Bacteria Set Off Viral "Bombs" Inside Neighbors - The Scientist

Certain E. coli strains can engage in a form of bacterial warfare by producing colibactin, a chemical that can awaken long-dormant viruses inside neighboring cells' DNA, sometimes resulting in their destruction, according to a new study published February 23 in Nature. 

"It's an interesting strategy, and it's also a dangerous strategy," Heather Hendrickson, an evolutionary microbiologist at the University of Canterbury in Christchurch, New Zealand, who was not involved in the work, tells Science News.  

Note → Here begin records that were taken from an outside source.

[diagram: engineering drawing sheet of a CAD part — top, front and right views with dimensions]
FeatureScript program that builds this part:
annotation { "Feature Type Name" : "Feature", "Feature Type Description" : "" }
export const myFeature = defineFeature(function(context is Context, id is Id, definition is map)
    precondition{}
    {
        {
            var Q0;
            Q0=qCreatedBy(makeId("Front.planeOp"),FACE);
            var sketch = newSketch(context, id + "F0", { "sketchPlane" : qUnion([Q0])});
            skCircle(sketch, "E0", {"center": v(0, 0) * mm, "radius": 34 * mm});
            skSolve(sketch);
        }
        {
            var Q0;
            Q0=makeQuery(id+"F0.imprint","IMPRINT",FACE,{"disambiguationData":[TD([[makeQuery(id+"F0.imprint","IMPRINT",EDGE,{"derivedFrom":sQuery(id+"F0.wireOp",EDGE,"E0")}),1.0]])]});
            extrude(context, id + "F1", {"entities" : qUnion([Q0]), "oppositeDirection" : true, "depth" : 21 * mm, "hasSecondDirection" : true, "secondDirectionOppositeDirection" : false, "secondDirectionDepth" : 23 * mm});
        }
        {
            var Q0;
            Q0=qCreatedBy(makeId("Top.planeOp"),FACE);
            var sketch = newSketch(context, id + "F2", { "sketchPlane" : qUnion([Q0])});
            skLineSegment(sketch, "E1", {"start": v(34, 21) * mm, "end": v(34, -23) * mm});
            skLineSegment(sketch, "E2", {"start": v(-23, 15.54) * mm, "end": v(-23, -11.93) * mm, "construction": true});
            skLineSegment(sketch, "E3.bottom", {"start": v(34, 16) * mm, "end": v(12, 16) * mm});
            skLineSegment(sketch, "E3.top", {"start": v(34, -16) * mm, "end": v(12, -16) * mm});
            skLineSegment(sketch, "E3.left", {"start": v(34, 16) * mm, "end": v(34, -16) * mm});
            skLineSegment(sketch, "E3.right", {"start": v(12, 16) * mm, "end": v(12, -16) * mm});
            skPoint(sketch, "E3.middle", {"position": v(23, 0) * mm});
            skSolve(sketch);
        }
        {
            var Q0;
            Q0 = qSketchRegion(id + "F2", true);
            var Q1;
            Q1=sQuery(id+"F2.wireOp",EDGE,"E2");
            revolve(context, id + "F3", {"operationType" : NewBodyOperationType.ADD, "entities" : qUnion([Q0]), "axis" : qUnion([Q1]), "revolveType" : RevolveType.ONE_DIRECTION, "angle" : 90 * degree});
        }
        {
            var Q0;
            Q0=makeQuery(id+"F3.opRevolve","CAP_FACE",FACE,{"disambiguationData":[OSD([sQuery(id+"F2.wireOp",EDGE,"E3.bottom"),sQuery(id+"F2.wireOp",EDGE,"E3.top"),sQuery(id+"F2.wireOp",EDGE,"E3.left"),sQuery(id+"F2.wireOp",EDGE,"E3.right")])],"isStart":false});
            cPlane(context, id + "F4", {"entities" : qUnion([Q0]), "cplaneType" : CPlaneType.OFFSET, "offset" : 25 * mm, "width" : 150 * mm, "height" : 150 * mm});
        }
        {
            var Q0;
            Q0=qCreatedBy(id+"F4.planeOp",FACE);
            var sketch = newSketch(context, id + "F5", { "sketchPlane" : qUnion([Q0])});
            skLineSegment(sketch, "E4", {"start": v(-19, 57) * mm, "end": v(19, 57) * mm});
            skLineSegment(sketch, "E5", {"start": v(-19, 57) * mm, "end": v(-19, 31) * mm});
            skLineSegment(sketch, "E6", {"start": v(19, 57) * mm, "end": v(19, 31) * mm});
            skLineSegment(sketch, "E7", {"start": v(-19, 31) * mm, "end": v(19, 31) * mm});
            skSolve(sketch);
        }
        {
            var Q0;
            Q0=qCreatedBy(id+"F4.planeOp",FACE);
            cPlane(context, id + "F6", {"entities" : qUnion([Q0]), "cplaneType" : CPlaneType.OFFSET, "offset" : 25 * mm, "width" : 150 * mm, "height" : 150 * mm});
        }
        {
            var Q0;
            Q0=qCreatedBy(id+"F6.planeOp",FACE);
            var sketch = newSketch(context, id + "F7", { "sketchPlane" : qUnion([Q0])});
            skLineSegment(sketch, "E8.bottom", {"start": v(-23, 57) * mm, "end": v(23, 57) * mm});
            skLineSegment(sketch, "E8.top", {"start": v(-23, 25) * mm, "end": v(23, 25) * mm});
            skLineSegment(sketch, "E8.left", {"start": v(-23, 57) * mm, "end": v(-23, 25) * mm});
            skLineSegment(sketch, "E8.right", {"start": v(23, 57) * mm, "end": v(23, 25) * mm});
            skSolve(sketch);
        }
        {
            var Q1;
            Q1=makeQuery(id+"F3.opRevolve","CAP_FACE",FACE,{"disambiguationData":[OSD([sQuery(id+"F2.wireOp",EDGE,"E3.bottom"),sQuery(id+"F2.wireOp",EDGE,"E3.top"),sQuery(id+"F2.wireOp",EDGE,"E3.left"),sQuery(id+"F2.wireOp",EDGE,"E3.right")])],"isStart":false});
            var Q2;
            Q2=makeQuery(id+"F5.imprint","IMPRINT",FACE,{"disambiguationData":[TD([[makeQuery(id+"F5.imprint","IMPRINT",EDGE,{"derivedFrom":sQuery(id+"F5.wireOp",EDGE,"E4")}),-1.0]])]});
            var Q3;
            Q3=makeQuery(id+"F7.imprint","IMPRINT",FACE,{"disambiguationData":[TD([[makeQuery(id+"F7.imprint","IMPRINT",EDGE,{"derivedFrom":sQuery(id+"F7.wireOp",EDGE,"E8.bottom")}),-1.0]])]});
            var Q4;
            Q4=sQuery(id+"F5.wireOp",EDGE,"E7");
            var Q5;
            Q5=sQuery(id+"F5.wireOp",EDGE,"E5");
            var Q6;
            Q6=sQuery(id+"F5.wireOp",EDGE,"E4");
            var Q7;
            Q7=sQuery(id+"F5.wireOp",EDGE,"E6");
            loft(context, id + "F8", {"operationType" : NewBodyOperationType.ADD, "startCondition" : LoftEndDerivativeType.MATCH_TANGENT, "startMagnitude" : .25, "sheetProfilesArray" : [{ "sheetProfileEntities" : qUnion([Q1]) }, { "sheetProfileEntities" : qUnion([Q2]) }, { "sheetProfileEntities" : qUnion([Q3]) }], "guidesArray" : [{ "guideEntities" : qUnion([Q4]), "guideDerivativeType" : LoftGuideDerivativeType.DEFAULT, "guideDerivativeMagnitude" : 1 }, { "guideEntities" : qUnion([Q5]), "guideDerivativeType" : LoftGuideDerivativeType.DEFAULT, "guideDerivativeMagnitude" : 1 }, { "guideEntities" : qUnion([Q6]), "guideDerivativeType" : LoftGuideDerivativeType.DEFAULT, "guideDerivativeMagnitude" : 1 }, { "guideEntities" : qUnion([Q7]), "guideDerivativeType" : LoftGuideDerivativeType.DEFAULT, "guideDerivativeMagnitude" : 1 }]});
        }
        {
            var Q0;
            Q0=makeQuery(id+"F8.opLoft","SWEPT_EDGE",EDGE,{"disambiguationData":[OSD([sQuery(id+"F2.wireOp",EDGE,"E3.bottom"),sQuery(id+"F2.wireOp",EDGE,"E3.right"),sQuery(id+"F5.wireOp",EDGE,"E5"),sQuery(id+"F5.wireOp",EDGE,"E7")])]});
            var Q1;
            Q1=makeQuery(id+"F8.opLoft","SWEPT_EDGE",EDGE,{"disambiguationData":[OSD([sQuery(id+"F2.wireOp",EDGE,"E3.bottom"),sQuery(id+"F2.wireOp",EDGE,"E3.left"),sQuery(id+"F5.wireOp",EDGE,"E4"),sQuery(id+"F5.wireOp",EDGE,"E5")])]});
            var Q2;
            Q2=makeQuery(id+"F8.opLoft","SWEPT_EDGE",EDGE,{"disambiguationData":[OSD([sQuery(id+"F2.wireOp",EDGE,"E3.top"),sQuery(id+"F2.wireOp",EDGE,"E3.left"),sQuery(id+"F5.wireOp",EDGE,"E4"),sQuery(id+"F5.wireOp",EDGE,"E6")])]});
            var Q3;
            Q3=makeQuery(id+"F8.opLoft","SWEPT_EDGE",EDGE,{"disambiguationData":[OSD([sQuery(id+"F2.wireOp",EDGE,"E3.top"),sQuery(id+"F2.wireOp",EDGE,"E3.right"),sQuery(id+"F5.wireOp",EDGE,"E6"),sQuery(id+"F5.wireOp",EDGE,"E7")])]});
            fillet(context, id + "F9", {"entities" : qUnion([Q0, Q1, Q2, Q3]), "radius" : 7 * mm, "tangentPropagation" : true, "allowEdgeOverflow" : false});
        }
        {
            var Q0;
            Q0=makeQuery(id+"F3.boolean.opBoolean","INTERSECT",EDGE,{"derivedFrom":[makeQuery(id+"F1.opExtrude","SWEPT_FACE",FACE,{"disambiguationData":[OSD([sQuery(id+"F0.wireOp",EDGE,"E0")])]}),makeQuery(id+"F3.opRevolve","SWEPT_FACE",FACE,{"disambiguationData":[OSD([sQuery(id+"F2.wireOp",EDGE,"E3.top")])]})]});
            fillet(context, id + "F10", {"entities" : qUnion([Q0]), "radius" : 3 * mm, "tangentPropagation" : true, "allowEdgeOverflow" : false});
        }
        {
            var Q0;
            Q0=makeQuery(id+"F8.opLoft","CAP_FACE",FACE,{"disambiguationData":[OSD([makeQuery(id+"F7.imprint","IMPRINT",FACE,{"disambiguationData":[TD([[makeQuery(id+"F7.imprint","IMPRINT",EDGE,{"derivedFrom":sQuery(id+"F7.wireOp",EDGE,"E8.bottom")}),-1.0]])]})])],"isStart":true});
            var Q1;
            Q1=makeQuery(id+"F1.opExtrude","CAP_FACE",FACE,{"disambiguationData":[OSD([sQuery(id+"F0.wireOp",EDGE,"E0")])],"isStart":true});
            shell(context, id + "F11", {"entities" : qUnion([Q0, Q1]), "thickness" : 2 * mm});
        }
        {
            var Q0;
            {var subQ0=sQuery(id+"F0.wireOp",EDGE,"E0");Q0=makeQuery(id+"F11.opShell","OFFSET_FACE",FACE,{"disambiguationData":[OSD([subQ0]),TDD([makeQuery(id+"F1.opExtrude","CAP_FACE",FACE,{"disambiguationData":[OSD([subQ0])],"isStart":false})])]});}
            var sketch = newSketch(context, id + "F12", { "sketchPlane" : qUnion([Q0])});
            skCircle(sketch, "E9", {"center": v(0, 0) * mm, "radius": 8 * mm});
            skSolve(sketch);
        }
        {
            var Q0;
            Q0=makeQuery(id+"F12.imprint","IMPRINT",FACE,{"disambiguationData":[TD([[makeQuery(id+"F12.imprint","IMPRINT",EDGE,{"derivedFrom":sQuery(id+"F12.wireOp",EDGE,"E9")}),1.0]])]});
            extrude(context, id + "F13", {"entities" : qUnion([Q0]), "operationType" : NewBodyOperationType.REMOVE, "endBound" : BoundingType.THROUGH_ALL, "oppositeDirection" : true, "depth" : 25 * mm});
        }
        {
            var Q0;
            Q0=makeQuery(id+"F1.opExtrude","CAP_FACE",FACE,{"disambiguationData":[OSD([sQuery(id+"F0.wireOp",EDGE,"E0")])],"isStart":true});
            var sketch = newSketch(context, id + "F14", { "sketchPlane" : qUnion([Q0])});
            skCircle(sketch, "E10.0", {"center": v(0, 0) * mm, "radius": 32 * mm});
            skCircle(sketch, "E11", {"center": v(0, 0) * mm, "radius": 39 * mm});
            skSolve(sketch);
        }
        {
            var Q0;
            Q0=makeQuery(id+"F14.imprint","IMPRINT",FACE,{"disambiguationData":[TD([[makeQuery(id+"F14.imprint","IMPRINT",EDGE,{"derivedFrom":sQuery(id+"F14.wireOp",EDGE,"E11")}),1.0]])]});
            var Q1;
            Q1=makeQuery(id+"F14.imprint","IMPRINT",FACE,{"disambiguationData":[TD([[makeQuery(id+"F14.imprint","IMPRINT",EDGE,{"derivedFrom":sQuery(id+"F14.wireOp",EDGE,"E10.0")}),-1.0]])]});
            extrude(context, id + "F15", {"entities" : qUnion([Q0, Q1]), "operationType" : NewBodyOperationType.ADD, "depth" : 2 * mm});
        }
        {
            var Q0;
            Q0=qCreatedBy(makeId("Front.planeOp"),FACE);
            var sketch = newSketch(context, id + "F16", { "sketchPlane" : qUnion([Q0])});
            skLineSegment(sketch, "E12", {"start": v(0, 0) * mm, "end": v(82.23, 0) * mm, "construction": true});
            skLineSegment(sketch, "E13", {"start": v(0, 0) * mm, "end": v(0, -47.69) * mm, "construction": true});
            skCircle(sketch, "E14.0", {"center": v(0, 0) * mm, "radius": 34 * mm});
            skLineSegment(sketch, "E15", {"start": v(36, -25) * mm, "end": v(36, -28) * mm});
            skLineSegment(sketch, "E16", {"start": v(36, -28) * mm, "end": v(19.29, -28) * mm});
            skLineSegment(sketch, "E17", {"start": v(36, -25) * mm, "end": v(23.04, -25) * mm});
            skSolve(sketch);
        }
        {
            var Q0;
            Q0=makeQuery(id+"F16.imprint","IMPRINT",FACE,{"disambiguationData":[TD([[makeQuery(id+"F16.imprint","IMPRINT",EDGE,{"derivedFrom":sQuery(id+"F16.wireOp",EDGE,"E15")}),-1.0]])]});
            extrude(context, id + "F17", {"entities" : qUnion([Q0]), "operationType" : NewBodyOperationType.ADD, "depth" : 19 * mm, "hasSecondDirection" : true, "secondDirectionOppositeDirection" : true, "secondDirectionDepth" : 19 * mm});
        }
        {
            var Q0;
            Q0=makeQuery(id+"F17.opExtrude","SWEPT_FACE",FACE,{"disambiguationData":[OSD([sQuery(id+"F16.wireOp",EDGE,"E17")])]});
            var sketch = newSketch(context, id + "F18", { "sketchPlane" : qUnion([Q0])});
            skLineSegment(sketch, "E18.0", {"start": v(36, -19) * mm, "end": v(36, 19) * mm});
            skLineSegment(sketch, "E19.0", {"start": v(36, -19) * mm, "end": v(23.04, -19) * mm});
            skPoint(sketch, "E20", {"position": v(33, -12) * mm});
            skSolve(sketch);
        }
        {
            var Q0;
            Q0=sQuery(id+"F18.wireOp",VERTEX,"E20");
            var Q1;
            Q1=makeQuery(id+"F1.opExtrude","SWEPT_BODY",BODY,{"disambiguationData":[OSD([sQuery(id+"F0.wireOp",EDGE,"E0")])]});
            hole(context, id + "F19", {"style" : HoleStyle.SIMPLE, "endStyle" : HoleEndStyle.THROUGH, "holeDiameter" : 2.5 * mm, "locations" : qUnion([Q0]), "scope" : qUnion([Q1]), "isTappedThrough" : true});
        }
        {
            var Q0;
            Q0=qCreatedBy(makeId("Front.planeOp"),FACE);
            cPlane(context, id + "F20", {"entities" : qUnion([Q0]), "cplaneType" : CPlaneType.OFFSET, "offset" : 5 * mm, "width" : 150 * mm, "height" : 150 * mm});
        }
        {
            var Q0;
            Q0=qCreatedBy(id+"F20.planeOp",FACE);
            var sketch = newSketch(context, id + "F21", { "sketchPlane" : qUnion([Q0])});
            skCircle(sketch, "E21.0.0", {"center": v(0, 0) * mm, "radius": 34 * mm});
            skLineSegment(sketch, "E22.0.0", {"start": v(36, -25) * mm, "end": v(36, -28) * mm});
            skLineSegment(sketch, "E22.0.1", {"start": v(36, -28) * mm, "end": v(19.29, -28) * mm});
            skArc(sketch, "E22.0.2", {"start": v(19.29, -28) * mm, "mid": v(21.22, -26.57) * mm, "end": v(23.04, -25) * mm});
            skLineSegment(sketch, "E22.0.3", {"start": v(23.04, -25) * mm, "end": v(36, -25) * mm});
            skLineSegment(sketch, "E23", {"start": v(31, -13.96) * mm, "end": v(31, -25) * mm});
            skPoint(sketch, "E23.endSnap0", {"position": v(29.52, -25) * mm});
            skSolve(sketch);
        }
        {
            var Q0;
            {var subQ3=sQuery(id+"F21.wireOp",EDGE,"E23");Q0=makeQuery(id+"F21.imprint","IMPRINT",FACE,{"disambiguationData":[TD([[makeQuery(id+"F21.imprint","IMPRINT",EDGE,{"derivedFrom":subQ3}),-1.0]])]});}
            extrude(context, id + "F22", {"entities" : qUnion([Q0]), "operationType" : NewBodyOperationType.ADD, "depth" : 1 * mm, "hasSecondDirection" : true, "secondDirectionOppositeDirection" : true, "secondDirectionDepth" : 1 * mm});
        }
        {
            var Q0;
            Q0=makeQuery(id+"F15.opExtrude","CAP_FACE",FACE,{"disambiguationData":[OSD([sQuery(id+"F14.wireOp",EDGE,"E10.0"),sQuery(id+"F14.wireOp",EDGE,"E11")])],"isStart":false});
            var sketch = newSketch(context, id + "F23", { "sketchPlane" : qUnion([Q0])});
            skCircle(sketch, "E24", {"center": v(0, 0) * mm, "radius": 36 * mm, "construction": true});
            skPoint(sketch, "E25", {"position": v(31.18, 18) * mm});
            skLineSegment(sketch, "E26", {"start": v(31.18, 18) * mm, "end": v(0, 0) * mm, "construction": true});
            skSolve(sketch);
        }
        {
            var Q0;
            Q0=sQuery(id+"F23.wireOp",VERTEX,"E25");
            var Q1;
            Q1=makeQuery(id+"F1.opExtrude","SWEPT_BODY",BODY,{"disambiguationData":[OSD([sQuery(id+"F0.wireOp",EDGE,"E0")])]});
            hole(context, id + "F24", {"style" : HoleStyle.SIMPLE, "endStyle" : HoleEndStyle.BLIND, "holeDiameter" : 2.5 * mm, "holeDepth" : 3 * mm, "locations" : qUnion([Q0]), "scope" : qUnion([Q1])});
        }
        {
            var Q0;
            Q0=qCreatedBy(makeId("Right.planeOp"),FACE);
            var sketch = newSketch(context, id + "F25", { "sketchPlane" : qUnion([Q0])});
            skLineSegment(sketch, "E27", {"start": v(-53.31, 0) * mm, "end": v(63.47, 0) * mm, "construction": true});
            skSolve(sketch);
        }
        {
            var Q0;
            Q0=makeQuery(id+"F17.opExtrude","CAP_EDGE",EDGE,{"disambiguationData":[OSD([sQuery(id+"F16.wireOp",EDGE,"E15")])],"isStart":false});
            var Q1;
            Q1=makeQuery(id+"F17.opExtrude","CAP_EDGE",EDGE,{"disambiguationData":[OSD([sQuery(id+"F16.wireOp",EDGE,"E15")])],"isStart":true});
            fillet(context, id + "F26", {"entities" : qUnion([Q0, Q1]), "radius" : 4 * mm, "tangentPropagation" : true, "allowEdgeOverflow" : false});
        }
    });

Throughout a bacterium's life, bacteriophages—viruses that infect bacteria—insert their DNA into its genome. Typically, these embedded viruses, known as prophages, are harmless and lie dormant unless something triggers their escape. The study reports that E. coli can release colibactin, which damages neighbors' DNA, triggering the bacteria's DNA repair system, known as an SOS response. This releases prophage DNA from the bacteria's genome, causing the virus to regain its virulence. Once these viruses are released from the bacterial genomes, they replicate and burst out of the host microbe, destroying it. They can also begin to infect other, neighboring bacteria—including the bacteria that released the colibactin. 

See "Are Phages Overlooked Mediators of Health and Disease?"

Colibactin can damage DNA in mammalian cells. In humans, studies suggest that this damage can lead to colon cancer. The new study suggests that the colibactin may be a weapon bacteria use against other bacteria—not human hosts. 

Colibactin isn't usually lethal to bacteria. Although it caused DNA damage in most bacteria, the study's authors report that the majority were able to repair the damage. According to Science News, this may be because colibactin is unstable and quickly degrades before it can do irreparable harm. The researchers also found that some bacteria make chemicals that can inhibit colibactin.  

Colibactin's quick decay "suggests this is a very short-range communication," Michael Dougherty, a microbiome researcher at the University of Florida in Gainesville who was not involved in the study, tells Science News. "Maybe it could have an effect when bacteria are forming biofilms where you have trillions of bacteria stacked on top of each other. 

Because colibactin is so ephemeral, it's hard to study. That's why Emily Balskus, a microbiologist at Howard Hughes Medical Institute, and her team used an indirect approach to study the compound, first examining its structure and determining that it likely forms bonds with, and then breaks, DNA's double helix. Then, as the researchers were studying bacteria infected with prophages, they discovered that coculturing colibactin-producing bacteria with virus-infected bacteria caused a viral spike. They saw the same phenomenon with bacteria infected with multiple types of latent viruses. They also saw that coculturing colibactin-producing bacteria with virus-infected bacteria led to a decrease in the numbers of virus-containing bacteria. 

Colibactin may not be acting alone. The team found that the chemical by itself could not reactivate prophages. The researchers were only able to see this effect by combining all of the chemicals the colibactin-producing bacteria produced and delivering them to other bacteria. 

The researchers don't yet know whether colibactin can trigger prophages when bacteria are in their natural habitats, such as human and other animal intestines. And perhaps awakening the viruses is an accident, Balskus tells Science News. She says she and her colleagues are continuing to work toward finding out whether that's the case.